▶ _DATA FOR PROCESSING_

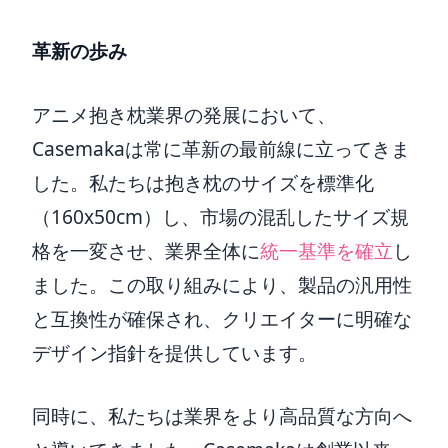
革新の歩み
アニメ抱き枕業界の発展において、
Casemakaは常に革新の最前線に立ってきま
した。私たちは抱き枕のサイズを標準化
（160x50cm）し、市場の混乱したサイズ規
格を一変させ、業界全体に
統一基準を確立
し
ました。この取り組みにより、製品の汎用性
と互換性が確保され、クリエイターに明確な
デザイン指針を提供しています。
同時に、私たちは業界をより高品質な方向へ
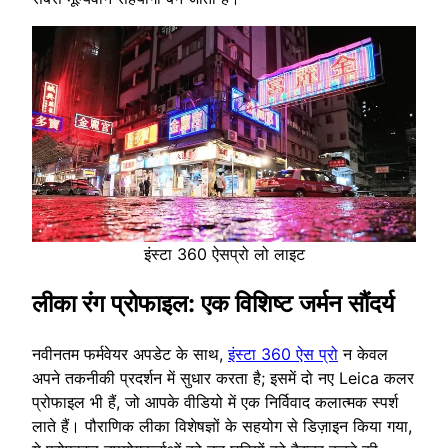
इंस्टा 360 ऐसप्रो लो लाइट
लीका रंग प्रोफाइल: एक विशिष्ट जर्मन सौंदर्य
नवीनतम फर्मवेयर अपडेट के साथ,
इंस्टा 360 ऐस प्रो
न केवल
अपने तकनीकी प्रदर्शन में सुधार करता है; इसमें दो नए Leica कलर
प्रोफाइल भी हैं, जो आपके वीडियो में एक निर्विवाद कलात्मक स्पर्श
लाते हैं। पौराणिक लीका विशेषज्ञों के सहयोग से डिज़ाइन किया गया,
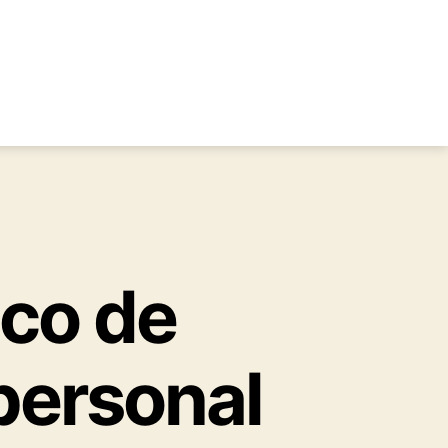
ico de
personal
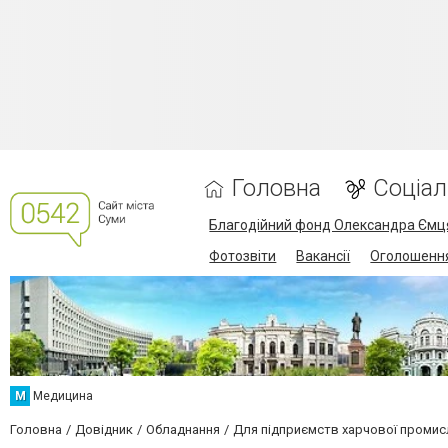
Головна
Соціа
Благодійний фонд Олександра Ємц
Фотозвіти
Вакансії
Оголошенн
М
Медицина
Головна
Довідник
Обладнання
Для підприємств харчової промис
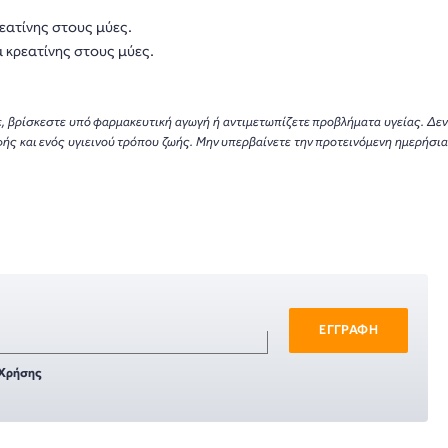
ατίνης στους μύες.
 κρεατίνης στους μύες.
τε, βρίσκεστε υπό φαρμακευτική αγωγή ή αντιμετωπίζετε προβλήματα υγείας. Δεν
ς και ενός υγιεινού τρόπου ζωής. Μην υπερβαίνετε την προτεινόμενη ημερήσια
ΕΓΓΡΑΦΗ
Χρήσης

▶ _TASK_
In the entries above, identify every line with the string "στους".

▶ _TASK RESPONSE_
ατίνης στους μύες.
 κρεατίνης στους μύες.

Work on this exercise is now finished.